I would like to see some bets on what Twenty’s waiting for. Is it somethng good like a parcel or a lovely woman or something mundane like the washing machine repair guy.
Jaysus, Jo, you are very brave asking a question like that here.
the previous one
fiver on boiler repair
tenner on a boiler, sorry lovely woman
……..the all clear?
NTL
Life is just a series of incidents that break up the fucking waiting.
Turtle’s head
HM, I thought that’s when you couldn’t wait… or actually no, never mind, I don’t want to get you all started.
Well sometimes he’s a bit reluctant, has a little peep you know then pops back to have a think.
Christ.

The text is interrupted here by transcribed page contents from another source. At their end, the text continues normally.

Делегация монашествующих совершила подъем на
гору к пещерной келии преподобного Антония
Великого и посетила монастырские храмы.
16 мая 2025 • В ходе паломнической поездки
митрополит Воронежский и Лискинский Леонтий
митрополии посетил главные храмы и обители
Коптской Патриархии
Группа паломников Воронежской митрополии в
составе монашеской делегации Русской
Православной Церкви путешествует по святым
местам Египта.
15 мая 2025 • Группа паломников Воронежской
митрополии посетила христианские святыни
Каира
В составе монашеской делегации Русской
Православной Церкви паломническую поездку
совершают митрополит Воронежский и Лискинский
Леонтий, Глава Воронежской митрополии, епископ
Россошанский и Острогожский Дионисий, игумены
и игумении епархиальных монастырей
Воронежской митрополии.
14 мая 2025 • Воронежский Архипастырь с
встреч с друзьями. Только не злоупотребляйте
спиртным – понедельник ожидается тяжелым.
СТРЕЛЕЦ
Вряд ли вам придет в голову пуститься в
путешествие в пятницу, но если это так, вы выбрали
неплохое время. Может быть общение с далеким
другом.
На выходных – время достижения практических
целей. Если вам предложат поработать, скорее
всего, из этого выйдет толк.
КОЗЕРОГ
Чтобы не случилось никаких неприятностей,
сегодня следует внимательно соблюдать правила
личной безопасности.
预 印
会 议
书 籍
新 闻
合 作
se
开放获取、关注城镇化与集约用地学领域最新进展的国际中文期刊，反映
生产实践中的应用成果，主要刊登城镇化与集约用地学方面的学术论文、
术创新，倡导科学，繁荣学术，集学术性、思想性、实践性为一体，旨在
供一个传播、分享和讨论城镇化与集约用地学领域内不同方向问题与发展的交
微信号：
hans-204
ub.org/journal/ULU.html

It’s not Morph, you know.
http://www.youtube.com/watch?v=72Nk6PChzAc
The first clip of Morph in this works pretty well, coincidentally.
Take Hart was children’s telly at its finest.
It was. I feel a bit guilty for posting videos of him popping through a ring now.
Its not too bad waiting if you can do something while you wait. Its cueing that I fucking hate.
Especially when the stupid bastard in front decides to have a conversation that has nothing to do with the service that he has cued for.
I had to wait to view your website because of my bad Internet connexion and I am upset now!
That’s Twenty sharing his pain, Remy.
Fuck you should try being me…….I wait for a living. I wait for them to arrive. I wait for them to order. I wait for them to eat. I wait for them to decide whether or not to have dessert. I wait for death mainly …..
I’d hate that…
Morph! Wehay! I loved him, always wanted to squash him all the same.
I had loads of Mála when I was a small one, except it was grey, no nice colours.
I hate waiting for bad news. Like summons’ in the post. It’s like a dagger constantly hanging over your head, ready to drop at any minute.